We are not really anti-education per se, to the contrary we are actually quite pro-education; but the question that this assertion opens up and lays out on the table for discussion and review is, "What precisely is meant by the term 'education' "?
Is education really the mere acquisition of a multitude of 'facts', so-called? If it is, then the student or person with the greatest collection of facts stored in their mind is obviously the best educated. What then is the meaning or the purpose in the accumulation of all these facts? Is a person's value as a person determined by the size or amount or perceived quality of the facts accumulated? Is the accumulation of facts the chief end of our lives, or the chief inheritance bequeathed upon our children? And how many of these facts will prove to actually be truth?
We contend that the primary purpose and responsibility of parents is not to accomplish in their child the best education as it is generally conceived of, but to transplant to their child an accurate (that is a biblical) world view – which necessarily includes an accurate view of God and ultimate metaphysical (that is spiritual) reality, with the chief end in view of leading them to embracing the Creator God of the Bible, and giving their entire life over to the control (lordship) of His Son, the God-Man, Jesus Christ. Anything that is not immediately conducive of this end is to be viewed with suspicion, and anything that is positively contrary should be viewed with alarm and avoided.
This, for one example, is why we do not participate in our culture's indulgent perpetuation of the Santa Claus lie: actively and purposefully deceiving your child about a matter of ultimate reality is directly contradictory to transplanting into the child of an accurate view of ultimate reality – particularly about a major focal point of the formation of world view in the child's mind. (Those who are inclined to doubt the importance of Santa as a major focal point of the child's mindset should keep an eye and ear out during the next Christmas season for every appearance of the Jolly Old Elf in every conversation, and setting, and medium available to the child. The mere fact that we have to remind ourselves that Jesus is supposed to be the reason for the season speaks volumes. Clearly the real focus of Christmas is the arrival of Santa on Christmas Eve.)

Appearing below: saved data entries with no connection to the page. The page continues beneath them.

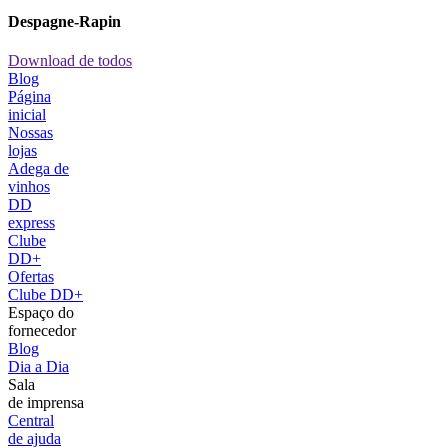
Despagne-Rapin
Download de todos
Blog
Página
inicial
Nossas
lojas
Adega de
vinhos
DD
express
Clube
DD+
Ofertas
Clube DD+
Espaço do
fornecedor
Blog
Dia a Dia
Sala
de imprensa
Central
de ajuda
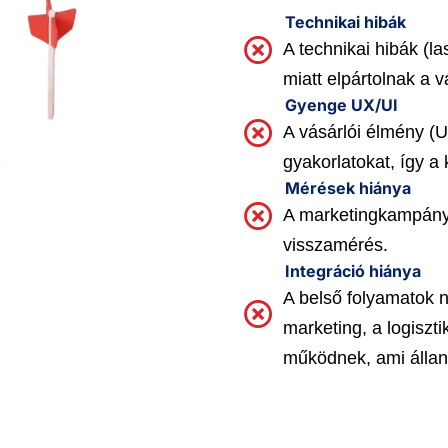
Technikai hibák
A technikai hibák (la
miatt elpártolnak a v
Gyenge UX/UI
A vásárlói élmény (U
gyakorlatokat, így a
Mérések hiánya
A marketingkampányo
visszamérés.
Integráció hiánya
A belső folyamatok 
marketing, a logiszt
működnek, ami állan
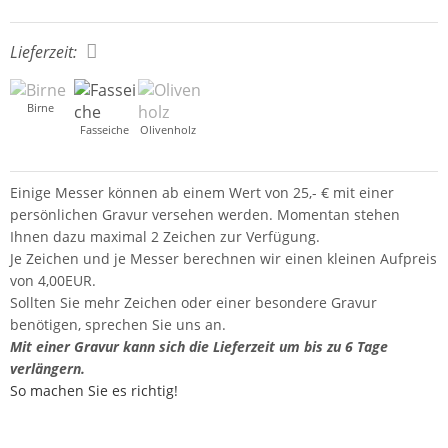
Lieferzeit:
Birne
Fasseiche
Olivenholz
Einige Messer können ab einem Wert von 25,- € mit einer
persönlichen Gravur versehen werden. Momentan stehen
Ihnen dazu maximal 2 Zeichen zur Verfügung.
Je Zeichen und je Messer berechnen wir einen kleinen Aufpreis
von 4,00EUR.
Sollten Sie mehr Zeichen oder einer besondere Gravur
benötigen, sprechen Sie uns an.
Mit einer Gravur kann sich die Lieferzeit um bis zu 6 Tage
verlängern.
So machen Sie es richtig!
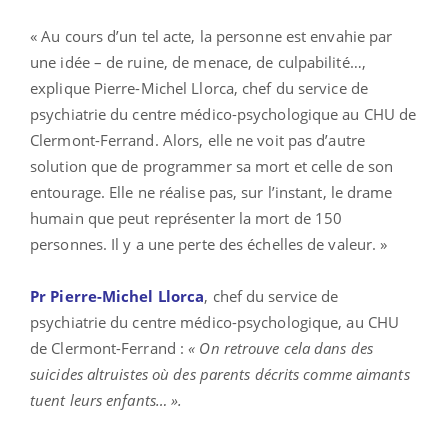
« Au cours d’un tel acte, la personne est envahie par
une idée – de ruine, de menace, de culpabilité…,
explique Pierre-Michel Llorca, chef du service de
psychiatrie du centre médico-psychologique au CHU de
Clermont-Ferrand. Alors, elle ne voit pas d’autre
solution que de programmer sa mort et celle de son
entourage. Elle ne réalise pas, sur l’instant, le drame
humain que peut représenter la mort de 150
personnes. Il y a une perte des échelles de valeur. »
Pr Pierre-Michel Llorca
, chef du service de
psychiatrie du centre médico-psychologique, au CHU
de Clermont-Ferrand :
« On retrouve cela dans des
suicides altruistes où des parents décrits comme aimants
tuent leurs enfants… ».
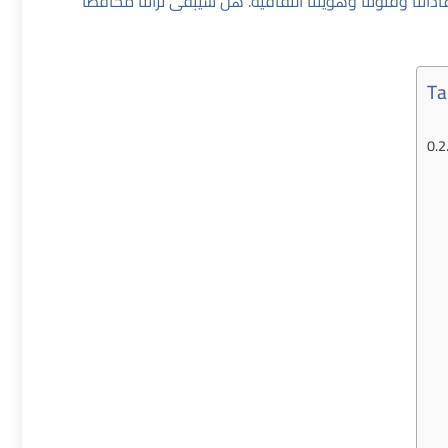
اتنا وفنوننا وهويتنا الثقافية. هل سيبقى تراثنا محافظًا
Ta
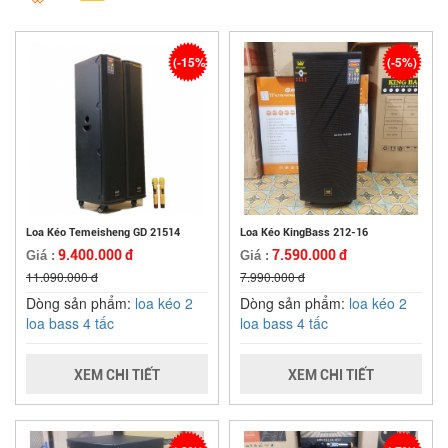
(-15%)
(-5%)
Loa Kéo Temeisheng GD 21514
Loa Kéo KingBass 212-16
9.400.000 đ
7.590.000 đ
Giá :
Giá :
11.090.000 đ
7.990.000 đ
Dòng sản phẩm:
loa kéo 2
Dòng sản phẩm:
loa kéo 2
loa bass 4 tấc
loa bass 4 tấc
XEM CHI TIẾT
XEM CHI TIẾT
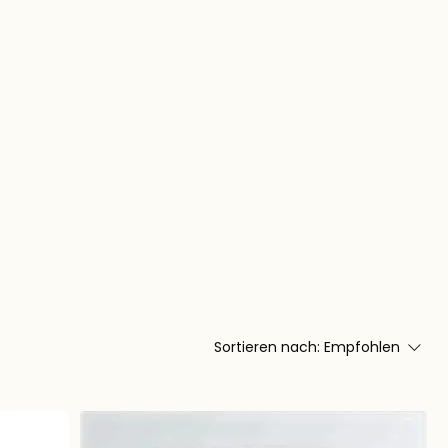
Anmelden
Sortieren nach:
Empfohlen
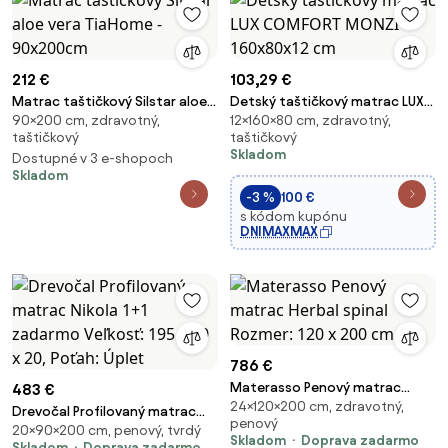
212 €
103,29 €
Matrac taštičkový Silstar aloe
Detský taštičkový matrac LUX
90×200 cm, zdravotný,
12×160×80 cm, zdravotný,
vera TiaHome - 90x200cm
COMFORT MONZI 160x80x12 cm
taštičkový
taštičkový
Skladom
Dostupné v 3 e-shopoch
Skladom
-3 %
100 €
s kódom kupónu
DNIMAXMAX
786 €
Materasso Penový matrac
483 €
24×120×200 cm, zdravotný,
Herbal spinal Rozmer: 120 x 200
Drevočal Profilovaný matrac
penový
cm
20×90×200 cm, penový, tvrdý
Nikola 1+1 zadarmo Veľkosť: 195 x
Skladom
Doprava zadarmo
Skladom
Doprava zadarmo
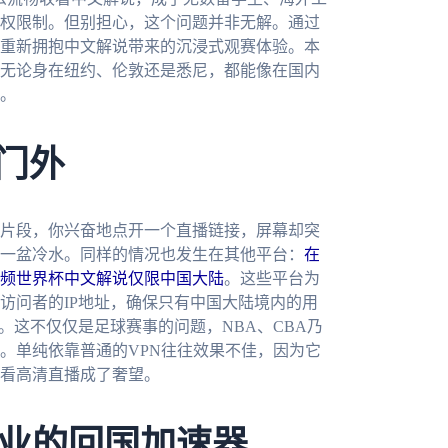
权限制。但别担心，这个问题并非无解。通过
重新拥抱中文解说带来的沉浸式观赛体验。本
无论身在纽约、伦敦还是悉尼，都能像在国内
。
门外
片段，你兴奋地点开一个直播链接，屏幕却突
一盆冷水。同样的情况也发生在其他平台：
在
频世界杯中文解说仅限中国大陆
。这些平台为
访问者的IP地址，确保只有中国大陆境内的用
。这不仅仅是足球赛事的问题，NBA、CBA乃
。单纯依靠普通的VPN往往效果不佳，因为它
看高清直播成了奢望。
业的回国加速器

Unfortunately, most of 'education' at best is not immediately conducive to transplanting an accurate, biblical world view; and much of education – particularly at the college level – is actively hostile to this idea. It may be (may be) that this so-called education is successful in producing a higher overall lifetime of financial prosperity than would otherwise be, but it is unlikely that Jesus will be waiting at the moment of our death to ask for a cash advance or the professional expertise that He has been missing up to now. Each of us will be judged according to the godliness or ungodliness of the things that we have done, the words that we have spoken, and the thoughts that we have thought, and not according to the titles before our name, the degrees listed afterward, or the vastness (or meagerness) of our accumulations of wealth.
In other words, there is certainly immense practical value in a child learning his 'twy-stymes', and nothing particularly wrong with knowing where a place called Brazil is, but what is he going to do with it? Is he going to use his twy-stymes to safeguard the integrity of his own family, or to shade the truth in a way that works out to his own advantage and someone else's detriment? Will he use his knowledge of where a place called Brazil is merely to advance the already bloated acquisitions of a vast corporation that has no concern about the people who fall under their sway and shadow, or to relieve the ignorance and suffering of brothers and sisters in a spiritually dark place?